PepsiCo, Inc. (NASDAQ: PEP) gave investors a sweet taste of the food and beverage giant’s financial health in their fourth-quarter earnings release. A beat in top-line and bottom-line estimates assured investors of the company’s resilience in navigating uncertain markets and retaining pricing power under undue circumstances. With newfound momentum, investors will be wondering how high Pepsi can rise.
Total revenue for the fourth quarter of 2022 came to $28Bn, beating estimates of $26,8Bn comfortably, while earnings per share of $1,67 topped the $1,65 consensus. Organic sales rose by a staggering 14% to accompany the fruitful outlook given by management on the company’s outlook for the upcoming year. Pepsi’s share price is up 2,6% since the release and is currently trading at $176,20.
Pepsi’s share price has formed an upward trend in the last couple of months. However, the trend is moderate as the share price has followed the general direction of the consumer staples industry in forming a sideways-moving trend. Investors are worried about the level of growth these giant staple industries can realize. The expensive valuations prevent heavy bullish momentum from pushing the share price to quick and meaningful gains. However, investors with longer-term horizons can view companies like these as stable return drivers. The recent positive earnings release has pushed the price up to $176,20, ending the short consolidation that formed in anticipation of the results.

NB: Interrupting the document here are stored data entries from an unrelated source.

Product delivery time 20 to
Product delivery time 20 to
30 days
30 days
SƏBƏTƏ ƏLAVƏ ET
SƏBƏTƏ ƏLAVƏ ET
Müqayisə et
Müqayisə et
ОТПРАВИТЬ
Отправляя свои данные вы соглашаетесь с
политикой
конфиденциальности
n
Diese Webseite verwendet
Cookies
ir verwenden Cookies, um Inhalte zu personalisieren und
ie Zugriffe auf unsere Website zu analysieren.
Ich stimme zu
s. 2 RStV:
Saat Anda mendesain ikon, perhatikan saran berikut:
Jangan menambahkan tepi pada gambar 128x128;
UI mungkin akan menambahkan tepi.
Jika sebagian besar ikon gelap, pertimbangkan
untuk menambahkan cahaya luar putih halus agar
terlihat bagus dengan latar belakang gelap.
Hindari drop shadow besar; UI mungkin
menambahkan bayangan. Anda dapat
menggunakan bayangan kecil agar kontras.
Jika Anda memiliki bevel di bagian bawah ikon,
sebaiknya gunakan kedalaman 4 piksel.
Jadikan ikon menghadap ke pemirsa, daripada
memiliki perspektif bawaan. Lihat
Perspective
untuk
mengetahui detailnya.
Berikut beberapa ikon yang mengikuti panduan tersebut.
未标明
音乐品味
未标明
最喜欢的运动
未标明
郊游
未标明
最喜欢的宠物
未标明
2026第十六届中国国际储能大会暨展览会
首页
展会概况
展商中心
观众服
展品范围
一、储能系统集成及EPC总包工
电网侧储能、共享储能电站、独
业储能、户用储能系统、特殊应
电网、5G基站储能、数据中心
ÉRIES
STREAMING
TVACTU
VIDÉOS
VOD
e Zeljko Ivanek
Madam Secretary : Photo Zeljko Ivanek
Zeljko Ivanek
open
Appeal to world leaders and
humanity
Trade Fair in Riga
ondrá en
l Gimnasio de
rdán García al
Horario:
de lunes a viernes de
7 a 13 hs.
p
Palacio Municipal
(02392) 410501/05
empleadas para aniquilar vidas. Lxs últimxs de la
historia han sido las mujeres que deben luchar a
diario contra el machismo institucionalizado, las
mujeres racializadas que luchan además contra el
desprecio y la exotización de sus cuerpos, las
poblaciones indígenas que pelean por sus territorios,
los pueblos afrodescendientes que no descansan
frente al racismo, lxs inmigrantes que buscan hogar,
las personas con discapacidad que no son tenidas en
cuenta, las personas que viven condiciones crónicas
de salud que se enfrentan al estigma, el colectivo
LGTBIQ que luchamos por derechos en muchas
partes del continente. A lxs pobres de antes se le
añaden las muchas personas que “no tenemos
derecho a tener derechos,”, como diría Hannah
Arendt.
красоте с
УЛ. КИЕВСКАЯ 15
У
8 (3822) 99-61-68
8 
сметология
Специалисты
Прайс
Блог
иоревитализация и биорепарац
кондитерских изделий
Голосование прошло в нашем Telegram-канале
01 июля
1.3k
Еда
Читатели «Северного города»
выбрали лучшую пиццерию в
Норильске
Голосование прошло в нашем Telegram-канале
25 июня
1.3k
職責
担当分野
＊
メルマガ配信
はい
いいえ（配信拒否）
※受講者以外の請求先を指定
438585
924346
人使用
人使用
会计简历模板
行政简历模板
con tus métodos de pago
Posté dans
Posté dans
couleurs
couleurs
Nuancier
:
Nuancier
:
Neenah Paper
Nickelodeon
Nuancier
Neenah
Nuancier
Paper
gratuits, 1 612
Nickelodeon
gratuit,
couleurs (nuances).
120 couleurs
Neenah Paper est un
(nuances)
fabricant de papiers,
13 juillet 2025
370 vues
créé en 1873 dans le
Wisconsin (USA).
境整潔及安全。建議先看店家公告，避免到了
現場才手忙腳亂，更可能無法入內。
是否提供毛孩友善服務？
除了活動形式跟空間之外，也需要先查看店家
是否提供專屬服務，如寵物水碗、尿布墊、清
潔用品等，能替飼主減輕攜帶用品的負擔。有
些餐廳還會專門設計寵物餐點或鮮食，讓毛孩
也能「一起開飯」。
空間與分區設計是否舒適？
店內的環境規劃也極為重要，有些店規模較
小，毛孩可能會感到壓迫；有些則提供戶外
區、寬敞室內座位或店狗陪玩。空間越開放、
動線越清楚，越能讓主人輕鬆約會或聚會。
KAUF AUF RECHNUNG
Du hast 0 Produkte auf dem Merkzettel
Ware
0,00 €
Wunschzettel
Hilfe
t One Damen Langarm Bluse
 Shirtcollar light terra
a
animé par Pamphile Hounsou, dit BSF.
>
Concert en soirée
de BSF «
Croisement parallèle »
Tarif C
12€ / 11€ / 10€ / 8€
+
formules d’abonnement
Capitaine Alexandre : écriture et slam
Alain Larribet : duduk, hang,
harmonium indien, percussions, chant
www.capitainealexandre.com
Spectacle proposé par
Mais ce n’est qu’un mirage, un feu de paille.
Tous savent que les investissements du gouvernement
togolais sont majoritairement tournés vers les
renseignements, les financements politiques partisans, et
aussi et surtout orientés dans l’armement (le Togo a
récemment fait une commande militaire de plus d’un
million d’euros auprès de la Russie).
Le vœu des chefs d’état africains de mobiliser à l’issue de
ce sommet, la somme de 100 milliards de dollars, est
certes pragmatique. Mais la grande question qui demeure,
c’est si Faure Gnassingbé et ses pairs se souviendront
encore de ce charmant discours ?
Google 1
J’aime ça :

An upward gap was closed in Thursday trading, inviting the bulls to push prices back up. Now, the resistance of $177,67 is in focus. A breakout above could force the higher resistance of $184,39 to be tested. If a breakout above higher resistance occurs, a continuation of the pattern may result in a move up to what is estimated to be the fair value of the stock at $194,69. However, price fails to break through resistance, more sideways movement is on the cards, driven by market sentiment as they await a further catalyst to spark more significant upside pressure.
Leading up to the earnings, there was a lot of focus on the company’s ability to maintain pricing power in conditions where demand pressures could strain the top line. Their results showed their ability to navigate high inflationary conditions and pass these costs onto consumers while retaining demand. The company’s management commented that despite price rises, consumers still view their products as affordable, creating a demand tailwind in the future compared to their competitors. This could be key in their 2023 operating results as higher inflation and commodity costs could still affect input costs, directly trickling down to the bottom line. Their snacks segment was also a significant driver in their final quarter, with revenues of $7,7Bn, beating the consensus of $7,19Bn. This segment is their second largest by revenue, and core operating profit from the division was 16%, showing vital signs of growth. Their largest segment, PepsiCo Beverages North America, generated $8,1Bn in revenue in the fourth quarter, up from $7,6Bn in the same quarter last year. Not only did they report substantial top-and-bottom line numbers, but their outlook for 2023 also sat well with investors. A forecast of 6% organic revenue growth beats the consensus of 5,08%, while 8% constant currency growth in earnings per share also surprised analysts. They further emphasized their commitment to rewarding their shareholders by announcing a 10% increase in their dividend policy as part of their $7,7Bn estimated cash return to shareholders for 2023. $1Bn of this portion will come in the form of share buybacks, with the rest being paid out in dividends. Management’s solid operational numbers and an optimistic outlook for the year ahead point to the further potential upside for Pepsi. However, tight monetary conditions and a possible economic downturn may continue to be a headwind for the company’s earnings, which have been growing slower than the general American market.
Further risks investors should be aware of is the high debt levels the company operates within a high interest-rate environment. Long-term debt of $35,66 Bn is not covered by its cash from operations of $ 10,81 Bn. This could take future cash flows away from shareholders and reinvestment towards repaying debt, which could cap potential growth upside if management does not carefully manage their balance sheet.
Pepsi impressed investors with its latest quarterly report and outlook for 2023. The company looks financially strong in its revenue-generating ability. They have also shown stability in navigating economic uncertainty. There could be a potential entry point for the long investor at $176,20 with a possible 11% price upside to an estimated fair value of $194,69.